Pentagroup Financial, a Houston-based debt collection agency, plans to open a call center in Orchard Park that is expected to employ 135 people within two years, economic development officials said Monday.
Pentagroup plans to open a call center in a 15,000-square-foot office at 3065 Union Road in Orchard Park, with help from a $270,000 grant from Empire State Development and $61,000 in sales tax breaks approved Monday by the Erie County Industrial Development Agency.
The $1 million project will allow the 4-year-old Texas company, which employs 243 people in Houston, to become the latest call center to branch out into the Buffalo Niagara region. With upwards of 60 call centers currently operating in Erie County, the industry is a growing source of jobs for the region, accounting for about 14,000 positions, said Charles Webb, the Erie County IDA's executive director.
Amherst Supervisor Satish Mohan questioned the need for offering incentives to a call center, although he later voted in favor of the tax breaks in the board's unanimous vote for the incentives. "Are we not handicapping other call centers that are in competition with this one, just as we do with office buildings," he said.
Webb responded that call centers are viewed as an important industry that provides thousands of jobs for the region's residents. "That is an industry that we compete well in," Webb said. "This is a company from outside the area that could have pretty much gone anywhere."
While IDA board member and Buffalo Common Council member David Franczyk said he was not pleased to see commercial projects like Pentagroup move into the suburbs, rather than the city, Webb said the IDA's mission is to support business investment throughout the county.
"Development requires multiple jobs at multiple levels," Webb said. "You can't push somebody down because they're not making $18 an hour," since that a worker's call center earnings could be more than their earnings at their previous job.
"That person working at the call center now may be a financial analyst at M&T Bank eight years from now," he said.
The agency also approved incentives for several other local projects:
* New Era Cap Co. was granted $1.73 million in property, sales and mortgage tax breaks for its $12 million project to move its headquarters to the former Federal Reserve Bank of New York office on Delaware Avenue. The project, which is expected to create 80 new jobs over two years and boost the company's work force to 300 people, is forecast to generate an additional $971,000 in tax revenue for local governments.
* Kainos Partners LLC, which plans to open 40 Dunkin' Donuts stores in the region, was granted $64,000 in sales tax breaks to help it buy machinery and equipment for the former Stroehmann Bakery in Cheektowaga that it plans to purchase and convert into its doughnut and baked goods factory.
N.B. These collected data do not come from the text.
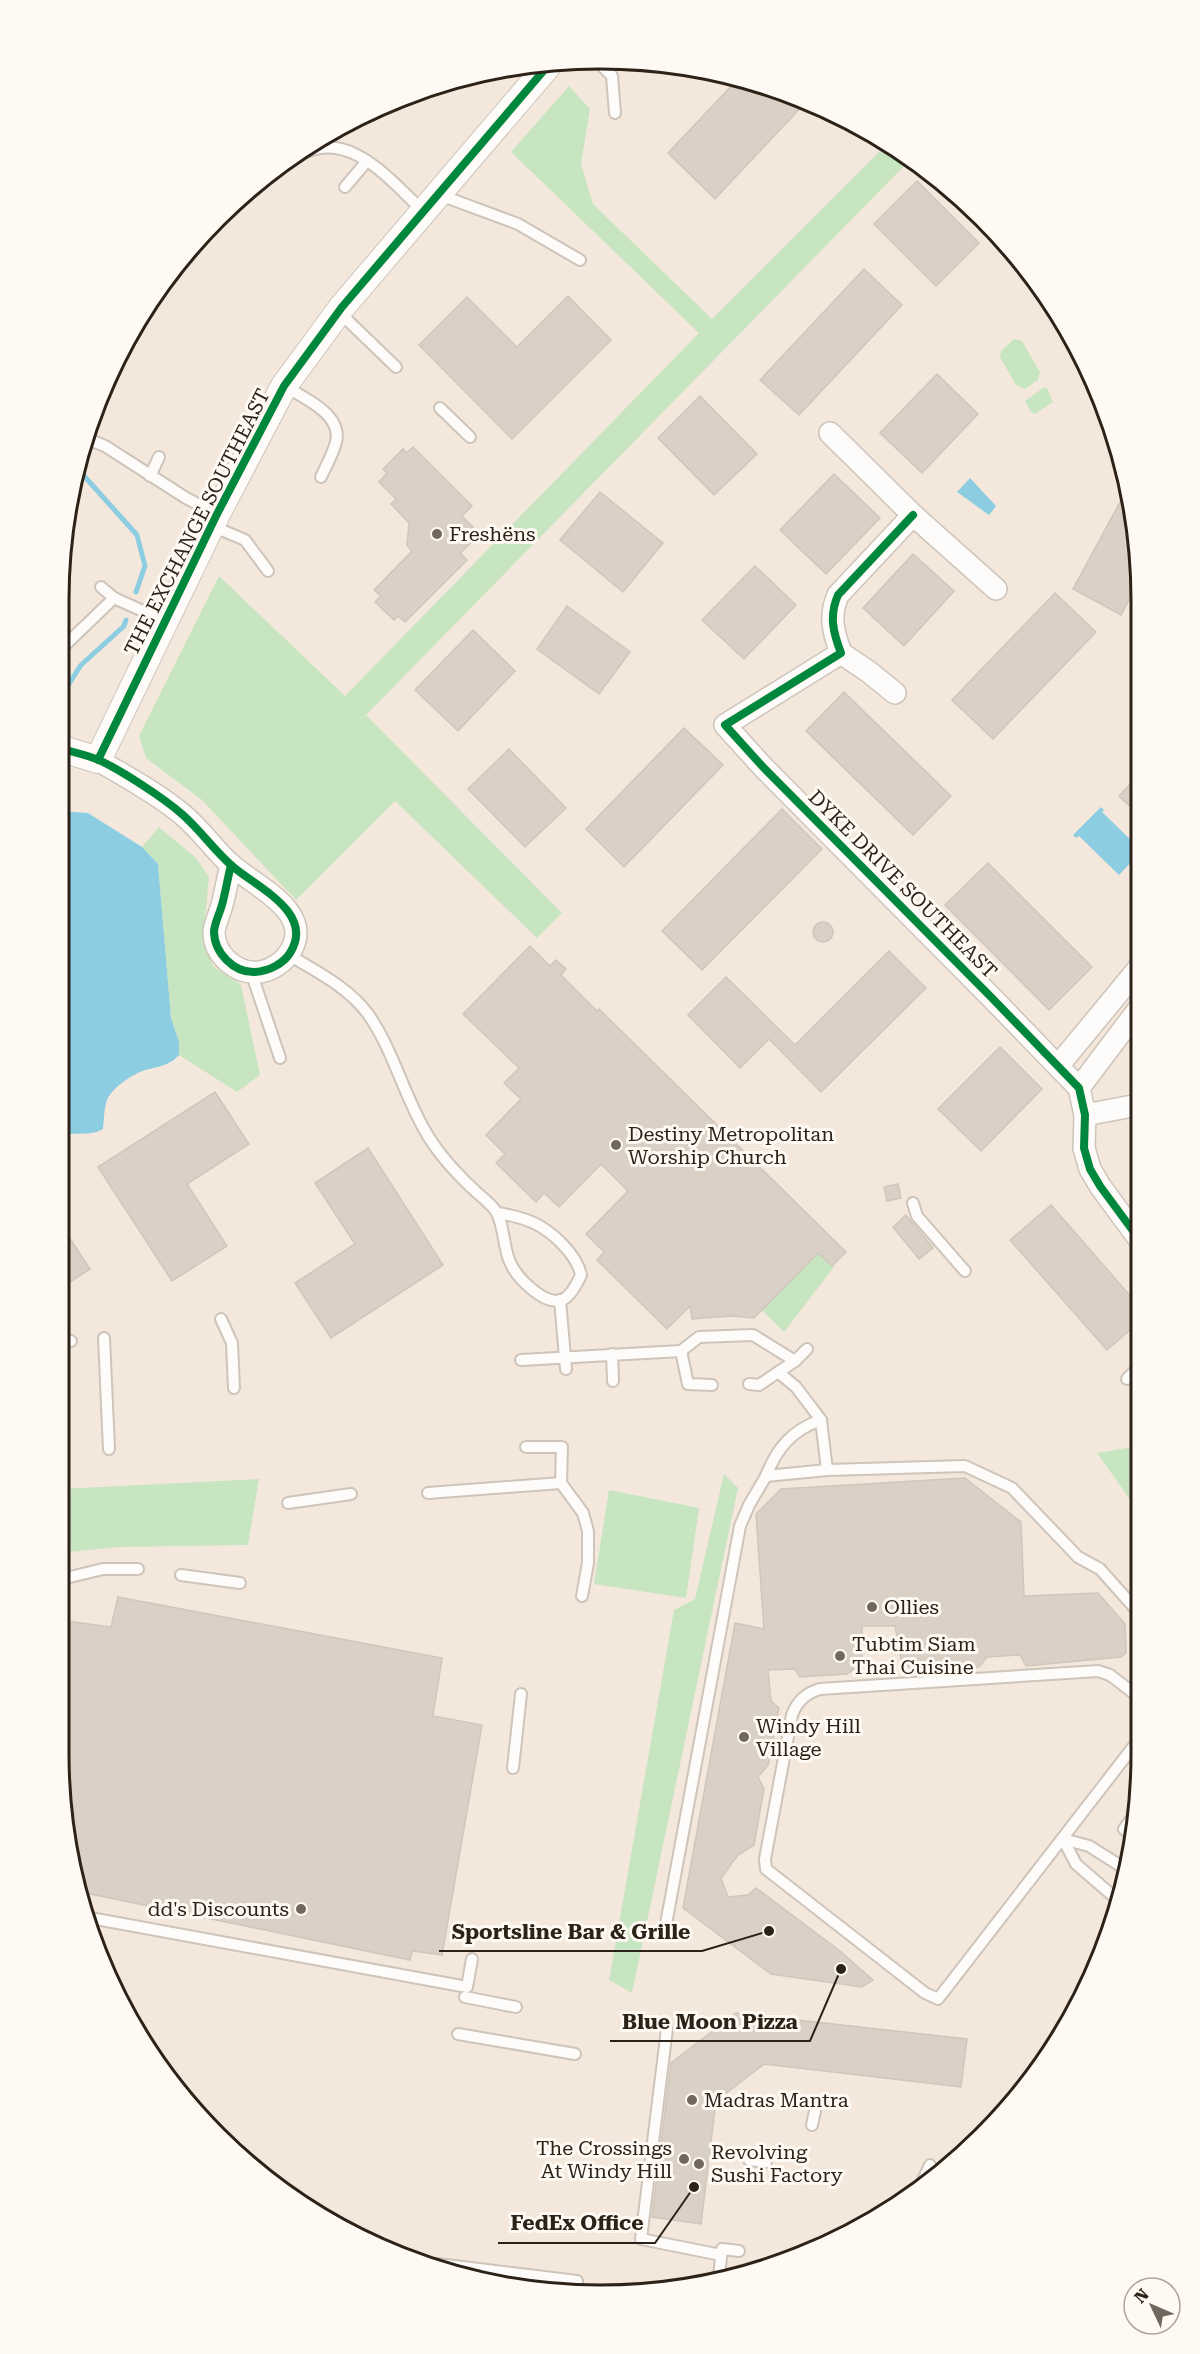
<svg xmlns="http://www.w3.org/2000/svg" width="1200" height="2354" font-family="'Roboto Serif',serif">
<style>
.green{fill:#c7e5c0}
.water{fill:#8ccde2}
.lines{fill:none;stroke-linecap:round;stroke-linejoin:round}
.stream{stroke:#8ccde2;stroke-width:5}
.building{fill:#dbd0c5;stroke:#d1c6bc;stroke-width:1.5}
.service-casing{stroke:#cec4b9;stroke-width:14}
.minor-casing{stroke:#cec4b9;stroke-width:24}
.tertiary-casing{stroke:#cec4b9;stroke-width:28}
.service{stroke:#fdfcfa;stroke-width:10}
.minor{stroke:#fdfcfa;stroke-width:21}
.tertiary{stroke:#fdfcfa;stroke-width:26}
.cycleway-casing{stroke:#fff9f3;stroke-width:11}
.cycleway{stroke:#00873e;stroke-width:8}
.poi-dot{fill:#72675c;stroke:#fff9f3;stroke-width:2}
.labels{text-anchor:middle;stroke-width:6;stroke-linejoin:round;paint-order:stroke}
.street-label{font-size:20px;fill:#2c2217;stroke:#fff9f3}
.poi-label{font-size:20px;fill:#2c2217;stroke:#fff9f3;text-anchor:start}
.rim{fill:none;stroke:#2c2217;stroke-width:3}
.leader{fill:none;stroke:#2c2217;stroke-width:2}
.callout-dot{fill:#2c2217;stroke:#fff9f3;stroke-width:2}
.callout-label{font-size:21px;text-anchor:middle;font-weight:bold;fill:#2c2217;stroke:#fff9f3;stroke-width:6;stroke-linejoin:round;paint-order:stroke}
</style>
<rect width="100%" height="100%" fill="#f4e8dc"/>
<g class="green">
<polygon points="569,86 590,109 581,164 593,204 712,319 886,145 925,171 906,164 366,715 562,913 537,938 395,801 296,900 202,800 146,758 139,736 219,576 345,696 699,333 511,152"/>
<polygon points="1014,339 1022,341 1040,372 1038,380 1025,389 1016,385 1000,357 1001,351"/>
<polygon points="1043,388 1047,388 1053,402 1035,414 1031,412 1025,401"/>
<polygon points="159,827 196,858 209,877 203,942 213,966 241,985 260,1075 237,1092 179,1055 179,1042 171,1018 158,864 142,847"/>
<polygon points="818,1253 834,1267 784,1332 762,1310"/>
<polygon points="1139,1446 1140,1507 1136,1508 1097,1453"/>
<polygon points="724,1474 738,1488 632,1993 609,1980 674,1610 695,1599"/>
<polygon points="259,1479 248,1545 119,1547 59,1553 59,1489"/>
<polygon points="609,1490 699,1508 686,1598 594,1584"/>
</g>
<g class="water">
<polygon points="970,478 996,506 989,515 957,492"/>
<polygon points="1101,807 1104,810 1102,812 1138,847 1138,855 1119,875 1079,836 1076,838 1073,835"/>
<path d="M59,811L88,813L142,847L158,864L171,1018L179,1042V1055C167,1068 155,1066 140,1072C129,1077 112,1088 107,1100C104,1108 104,1120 103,1129C90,1137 74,1131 59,1136Z"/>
</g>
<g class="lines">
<g class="stream">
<polyline points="76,467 137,535 145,566 136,592"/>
<polyline points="60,698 81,665 124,626 126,620"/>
</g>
</g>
<g class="building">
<polygon points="740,77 806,102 715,199 668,153"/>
<polygon points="917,181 979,243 936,286 874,224"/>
<polygon points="864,269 902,305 799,415 760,380"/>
<polygon points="568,296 611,340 512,439 419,345 467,297 517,347"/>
<polygon points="937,374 978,414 922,473 880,433"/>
<polygon points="700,396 757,454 714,495 658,438"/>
<polygon points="413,447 472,506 462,516 473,527 464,536 471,543 460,553 467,560 405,622 398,616 394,620 375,602 381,596 374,590 412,551 407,545 409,523 391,504 396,499 379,482 387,473 383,469 403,449 406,453"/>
<polygon points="834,474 880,518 826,574 780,530"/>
<polygon points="1126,491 1137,530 1137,585 1121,615 1073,589"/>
<polygon points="600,492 663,543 623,592 560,540"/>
<polygon points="913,554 954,591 904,646 863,608"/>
<polygon points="755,566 796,605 744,659 702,620"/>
<polygon points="1055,593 1096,632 993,739 952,700"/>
<polygon points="567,606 630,652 599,694 537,649"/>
<polygon points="473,630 515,671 458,731 415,690"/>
<polygon points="844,692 951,796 913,835 806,731"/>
<polygon points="684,728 723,765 624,867 586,829"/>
<polygon points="509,749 566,808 525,847 468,789"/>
<polygon points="1138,776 1138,814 1119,796"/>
<polygon points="782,809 822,849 702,970 662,931"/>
<polygon points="988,863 1092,967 1049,1010 945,905"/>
<circle cx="823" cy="932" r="10"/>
<polygon points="530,946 550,966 556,960 566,969 561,975 597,1011 599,1009 846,1252 832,1266 818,1253 754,1318 731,1316 692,1319 690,1306 667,1329 597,1260 604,1252 586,1234 628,1191 601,1164 559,1207 544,1193 536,1202 496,1163 505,1154 486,1135 521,1099 504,1083 519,1068 463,1014"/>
<polygon points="889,951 926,988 821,1092 769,1039 740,1068 688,1015 726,977 795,1045"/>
<polygon points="1000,1047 1042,1089 981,1151 938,1109"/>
<polygon points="215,1092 249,1144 187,1184 227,1246 172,1281 98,1167"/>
<polygon points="368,1148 443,1265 331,1338 295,1283 355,1244 315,1183"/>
<polygon points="898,1184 901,1198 887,1201 884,1187"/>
<polygon points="1051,1205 1139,1306 1139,1322 1107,1350 1010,1240"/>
<polygon points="906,1215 933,1248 919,1259 893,1227"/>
<polygon points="59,1222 90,1269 59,1289"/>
<polygon points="965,1478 1021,1522 1024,1596 1098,1593 1125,1624 1126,1653 1121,1657 1026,1666 1020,1655 987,1657 979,1667 914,1672 901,1659 895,1626 862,1626 862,1656 856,1668 847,1674 800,1677 795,1669 768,1670 771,1701 779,1708 768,1765 758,1777 764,1789 754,1845 738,1855 721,1878 728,1897 748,1895 756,1888 840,1951 873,1980 862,1987 771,1974 683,1908 735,1623 764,1629 756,1514 781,1489"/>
<polygon points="118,1597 442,1658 433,1716 482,1725 442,1955 412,1951 410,1960 81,1892 58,1754 59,1620 111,1627"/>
<polygon points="736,2013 967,2039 961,2087 764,2064 716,2101 701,2224 652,2217 671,2063"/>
</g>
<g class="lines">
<defs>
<g id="service">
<polyline points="597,61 612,76 615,113"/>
<path d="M297,157C347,125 390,180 424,212"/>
<polyline points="345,187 367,161"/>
<polyline points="440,195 518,224 580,260"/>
<polyline points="339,312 396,367"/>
<path d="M284,386C302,397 343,414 336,442C333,454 326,466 321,477"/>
<polyline points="440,408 470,437"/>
<polyline points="85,438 105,446 186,498 217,514"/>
<polyline points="150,476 159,457"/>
<polyline points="212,526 245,540 268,571"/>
<polyline points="101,587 114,598 165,621"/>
<polyline points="60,650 114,598"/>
<path d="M289,955C317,972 348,987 368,1014C392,1048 403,1092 424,1129C436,1151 454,1171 472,1188C480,1196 489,1202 495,1210C504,1221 503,1248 510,1262C516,1277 544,1306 562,1300C571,1296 577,1284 581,1275C577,1255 553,1232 534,1223C523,1218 510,1215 498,1213"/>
<polyline points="251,972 280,1058"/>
<polyline points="913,1203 917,1216 965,1271"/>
<polyline points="560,1300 566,1369"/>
<polyline points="221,1319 232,1343 234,1388"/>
<polyline points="104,1338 109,1449"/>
<polyline points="59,1342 71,1341"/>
<polyline points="681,1351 688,1384 712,1385"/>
<polyline points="612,1354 613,1381"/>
<polyline points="521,1360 681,1351 699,1337 753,1335 795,1361"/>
<polyline points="778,1372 796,1387 821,1420 827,1470"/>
<polyline points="1127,1379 1139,1367"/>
<polyline points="749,1384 759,1385 795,1361 807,1349"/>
<path d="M821,1420C792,1430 777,1448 766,1476L827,1470L965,1466L1012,1488L1078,1557L1100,1569L1140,1614"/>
<polyline points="526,1447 562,1447 561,1483 583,1513 588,1531 588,1563 582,1596"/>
<polyline points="428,1493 561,1483"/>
<polyline points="288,1503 351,1494"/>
<polyline points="181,1575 240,1583"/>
<polyline points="59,1578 70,1577 103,1569 138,1569"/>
<path d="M1140,1698L1110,1675L1098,1671L820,1689C806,1693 797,1701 792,1715L765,1859L766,1869L925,1993L938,1999L1140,1738"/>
<polyline points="513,1768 521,1694"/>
<polyline points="1133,1837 1124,1829 1136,1813"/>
<polyline points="1063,1839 1076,1864 1120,1902"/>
<polyline points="1063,1839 1089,1846 1127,1870"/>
<polyline points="85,1917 467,1987 472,1959"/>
<polyline points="666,1924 740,1526 749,1505 766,1476"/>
<polyline points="465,1997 516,2007"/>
<polyline points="667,2029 641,2239 721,2255"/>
<polyline points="458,2034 575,2054"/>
<polyline points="812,2125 815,2111"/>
<polyline points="749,2160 766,2162"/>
<polyline points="923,2180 930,2165"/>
<polyline points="438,2264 577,2281 576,2288"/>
<polyline points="719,2276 722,2249 739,2251"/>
</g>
<g id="minor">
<polyline points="830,433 913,515 996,589"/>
<path d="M913,515L838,595C829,616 833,632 841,653L725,725L763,767L991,997L1079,1088L1085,1115L1084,1148L1090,1169L1100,1186L1139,1239"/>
<polyline points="841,653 869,672 895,693"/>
<path d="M98,760C126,777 157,793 182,814C200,829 213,848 230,864C254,886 315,911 290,952C284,962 272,970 260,972C237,975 214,955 214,932C215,922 221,911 223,901C226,889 228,877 231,865"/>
<polyline points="1058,1066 1138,969"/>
<polyline points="1079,1088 1138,1010"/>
<polyline points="1085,1115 1138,1105"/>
</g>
<polyline id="tertiary" points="59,748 98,760 217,514 284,386 342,307 551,62"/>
</defs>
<use href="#service" class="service-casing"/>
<use href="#minor" class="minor-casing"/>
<use href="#tertiary" class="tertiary-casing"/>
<use href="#service" class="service"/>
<use href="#minor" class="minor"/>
<use href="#tertiary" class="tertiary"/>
<defs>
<g id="cycleway">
<path d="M913,515L838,595C829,616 833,632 841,653L725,725L763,767L991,997L1079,1088L1085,1115L1084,1148L1090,1169L1100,1186L1139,1239"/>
<path d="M59,748C72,752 87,755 99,760C122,771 164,798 183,815C200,830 214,850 231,865C254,886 316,912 290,953C283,964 269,971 255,972C234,973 214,953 214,931C215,921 221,911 223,901C226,889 228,877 231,865"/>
<polyline points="98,760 217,514 284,386 342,307 551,62"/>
</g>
</defs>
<use href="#cycleway" class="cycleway-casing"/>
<use href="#cycleway" class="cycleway"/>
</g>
<g class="poi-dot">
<circle cx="437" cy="534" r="6"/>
<circle cx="616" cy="1145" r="6"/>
<circle cx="872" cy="1607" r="6"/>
<circle cx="840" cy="1656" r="6"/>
<circle cx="744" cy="1737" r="6"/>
<circle cx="301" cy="1909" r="6"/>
<circle cx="692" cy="2100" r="6"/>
<circle cx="684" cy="2159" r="6"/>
<circle cx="699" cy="2164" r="6"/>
</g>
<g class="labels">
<g class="street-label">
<text transform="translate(197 522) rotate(-63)" y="7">THE EXCHANGE SOUTHEAST</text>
<text transform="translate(903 884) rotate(45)" y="7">DYKE DRIVE SOUTHEAST</text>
</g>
<g class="poi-label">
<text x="449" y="541">Freshëns</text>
<text x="628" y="1141">Destiny Metropolitan<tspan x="628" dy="23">Worship Church</tspan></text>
<text x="884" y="1614">Ollies</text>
<text x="852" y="1651">Tubtim Siam<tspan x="852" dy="23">Thai Cuisine</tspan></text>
<text x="756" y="1733">Windy Hill<tspan x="756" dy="23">Village</tspan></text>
<text x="289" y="1916" text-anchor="end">dd's Discounts</text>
<text x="704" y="2107">Madras Mantra</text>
<text x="672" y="2155" text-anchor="end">The Crossings<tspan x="672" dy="23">At Windy Hill</tspan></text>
<text x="711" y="2159">Revolving<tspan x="711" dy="23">Sushi Factory</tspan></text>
</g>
</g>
<path d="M0 0H1200V2354H0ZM600 69H600A531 531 0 0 1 1131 600V1754A531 531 0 0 1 600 2285H600A531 531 0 0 1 69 1754V600A531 531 0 0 1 600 69Z" fill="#fff9f3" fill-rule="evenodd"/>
<path class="rim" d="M600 69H600A531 531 0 0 1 1131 600V1754A531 531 0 0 1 600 2285H600A531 531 0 0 1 69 1754V600A531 531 0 0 1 600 69Z"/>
<path class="leader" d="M769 1931L702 1951H439M841 1969L810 2041H610M694 2187L655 2243H498"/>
<g class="callout-dot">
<circle cx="769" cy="1931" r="6"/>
<circle cx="841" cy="1969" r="6"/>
<circle cx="694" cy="2187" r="6"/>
</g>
<g class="callout-label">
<text x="571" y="1939">Sportsline Bar &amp; Grille</text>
<text x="710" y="2029">Blue Moon Pizza</text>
<text x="577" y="2230">FedEx Office</text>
</g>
<g transform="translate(1152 2306) rotate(314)"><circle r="28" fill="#fff9f3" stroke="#aba39b" stroke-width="1.5"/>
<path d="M0-4.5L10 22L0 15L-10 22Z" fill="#72675c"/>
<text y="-9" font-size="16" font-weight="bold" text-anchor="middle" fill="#2c2217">N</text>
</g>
</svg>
The project is expected to create 95 jobs.
* Martin's Fantasy Island was granted $40,500 in sales tax breaks to help it buy a $500,000 "cannon bowl water ride" for the Grand Island amusement park.
* The agency agreed to seek a $1.38 million grant through the state Department of Transportation for DuPont Corp. as part of its $11.5 million project to upgrade its Corian counter top factory in the Town of Tonawanda. The grant will pay for 2,460 feet of new railroad track on the site to increase its storage capacity to 45 rail cars and allow for more efficient movement of rail traffic there.
* The agency also agreed to seek a $230,460 grant through the state Department of Economic Development for Perry's Ice Cream Co., that will allow the Akron company to acquire new equipment to recycle water and reduce its natural gas consumption.
* Advantage Housewares, which operates as Robinson Home Products, was given an extra two months to move forward with its $6 million project to move from Cheektowaga to a portion of the former Buffalo China facility on Bailey Avenue in Buffalo.
Robinson Home Products has yet to receive the required consent from the Cheektowaga Town Board that it needs to receive Empire Zone benefits. State law requires that the municipality losing a business to an Empire Zone conduct a public hearing and give its formal consent for the company to receive the incentives available through Empire Zones.
The town conducted the public hearing on Feb. 6, but town officials last month delayed any action on whether to grant their approval to the move until they could discuss it during a work session.
Cheektowaga Supervisor Dennis Gabryszak said the board is expected to discuss the move during its work session today, but "I can't guarantee" approval.
Erie County Executive Joel A. Giambra urged Cheektowaga officials to approve the move, saying the company had been "very aggressively" approached by other states, namely an offer from Virginia to use the Port of Norfolk. "This company had every opportunity to leave," Giambra said.